TEXTAUSZUG:

+-------+

Soviel Rücksichtnahme seitens der Bahn rührt mich. Aber viel schöner fände ich es, wenn die DB dem Krach in den Zügen Paroli bieten würde. Denn als PR-Redakteurin nimmt man die Dienste der Bahn gerne in Anspruch, um die Reisezeit sinnvoll zur Vor- oder Nachbereitung von Kundenterminen zu nutzen oder eine Nachtschicht mit etwas Schlaf zu kompensieren. Nicht selten macht einem jedoch der Lärmpegel im Zug einen Strich durch die Rechnung.

+-------+

AUFGABEN:
1. Beantworte anhand des Textauszugs kurz:
(a) Was würde laut Textauszug viel schöner sein?
(b) In welcher beruflichen Rolle nimmt man die Dienste der Bahn gerne in Anspruch?
(c) Was macht einem nicht selten einen Strich durch die Rechnung?
2. Gib den Abschnitt des Textauszugs wortgetreu wieder, der mit den Worten „Soviel Rücksichtnahme seitens“ beginnt und mit „durch die Rechnung.“ endet.
Die Daten stehen in keinem Zusammenhang mit dem Textauszug.

(Daten aus einer Datenquelle)

+-------+

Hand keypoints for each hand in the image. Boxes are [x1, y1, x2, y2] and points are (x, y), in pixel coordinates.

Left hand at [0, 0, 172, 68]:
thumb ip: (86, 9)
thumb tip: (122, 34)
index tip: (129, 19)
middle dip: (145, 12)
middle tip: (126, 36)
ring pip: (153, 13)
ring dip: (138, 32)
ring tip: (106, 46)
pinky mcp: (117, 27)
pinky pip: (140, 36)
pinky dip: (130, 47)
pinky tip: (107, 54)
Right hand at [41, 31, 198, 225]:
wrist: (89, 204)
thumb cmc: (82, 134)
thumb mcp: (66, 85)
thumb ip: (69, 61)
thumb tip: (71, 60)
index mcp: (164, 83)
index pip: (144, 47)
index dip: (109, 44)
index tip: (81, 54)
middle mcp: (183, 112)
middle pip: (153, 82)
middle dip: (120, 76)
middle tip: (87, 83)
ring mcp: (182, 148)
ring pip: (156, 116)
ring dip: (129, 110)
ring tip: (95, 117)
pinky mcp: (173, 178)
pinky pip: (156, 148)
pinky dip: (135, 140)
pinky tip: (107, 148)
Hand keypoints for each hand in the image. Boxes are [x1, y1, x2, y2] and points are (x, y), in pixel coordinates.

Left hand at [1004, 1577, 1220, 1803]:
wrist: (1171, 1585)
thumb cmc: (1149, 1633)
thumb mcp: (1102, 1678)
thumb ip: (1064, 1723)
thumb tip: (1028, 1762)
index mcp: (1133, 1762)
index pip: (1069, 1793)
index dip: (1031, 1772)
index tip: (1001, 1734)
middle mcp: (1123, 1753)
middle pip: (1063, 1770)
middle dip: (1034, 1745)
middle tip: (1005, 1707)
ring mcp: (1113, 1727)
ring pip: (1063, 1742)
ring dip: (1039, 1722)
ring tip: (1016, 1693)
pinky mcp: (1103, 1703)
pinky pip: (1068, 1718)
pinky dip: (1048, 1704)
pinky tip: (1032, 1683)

+-------+

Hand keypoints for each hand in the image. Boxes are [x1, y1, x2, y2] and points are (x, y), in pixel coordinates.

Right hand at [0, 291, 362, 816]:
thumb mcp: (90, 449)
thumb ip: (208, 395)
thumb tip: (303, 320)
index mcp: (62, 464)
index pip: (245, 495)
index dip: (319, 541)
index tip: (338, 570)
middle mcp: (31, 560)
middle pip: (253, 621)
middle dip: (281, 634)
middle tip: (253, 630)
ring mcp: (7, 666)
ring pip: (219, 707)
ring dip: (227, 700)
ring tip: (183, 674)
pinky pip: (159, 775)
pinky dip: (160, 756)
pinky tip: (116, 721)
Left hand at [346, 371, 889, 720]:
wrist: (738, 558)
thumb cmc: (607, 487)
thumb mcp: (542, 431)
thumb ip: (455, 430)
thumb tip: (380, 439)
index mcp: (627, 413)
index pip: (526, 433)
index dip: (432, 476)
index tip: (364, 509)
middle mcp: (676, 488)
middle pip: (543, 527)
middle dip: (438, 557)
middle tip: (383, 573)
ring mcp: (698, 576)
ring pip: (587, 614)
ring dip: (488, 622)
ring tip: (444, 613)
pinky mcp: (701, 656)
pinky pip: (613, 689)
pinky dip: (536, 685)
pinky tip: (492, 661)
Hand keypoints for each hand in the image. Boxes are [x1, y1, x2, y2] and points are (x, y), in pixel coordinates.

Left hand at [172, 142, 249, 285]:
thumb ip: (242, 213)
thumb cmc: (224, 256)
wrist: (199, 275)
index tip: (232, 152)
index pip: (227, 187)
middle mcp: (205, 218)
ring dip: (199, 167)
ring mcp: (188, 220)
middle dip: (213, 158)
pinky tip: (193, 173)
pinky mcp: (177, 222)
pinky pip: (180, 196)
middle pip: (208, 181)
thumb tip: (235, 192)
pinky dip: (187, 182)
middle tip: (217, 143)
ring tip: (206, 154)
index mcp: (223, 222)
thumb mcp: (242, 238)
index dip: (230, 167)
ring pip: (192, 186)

+-------+

LÖSUNGEN:
1.
(a) Wenn die DB dem Krach in den Zügen Paroli bieten würde.
(b) Als PR-Redakteurin.
(c) Der Lärmpegel im Zug.

2.
Soviel Rücksichtnahme seitens der Bahn rührt mich. Aber viel schöner fände ich es, wenn die DB dem Krach in den Zügen Paroli bieten würde. Denn als PR-Redakteurin nimmt man die Dienste der Bahn gerne in Anspruch, um die Reisezeit sinnvoll zur Vor- oder Nachbereitung von Kundenterminen zu nutzen oder eine Nachtschicht mit etwas Schlaf zu kompensieren. Nicht selten macht einem jedoch der Lärmpegel im Zug einen Strich durch die Rechnung.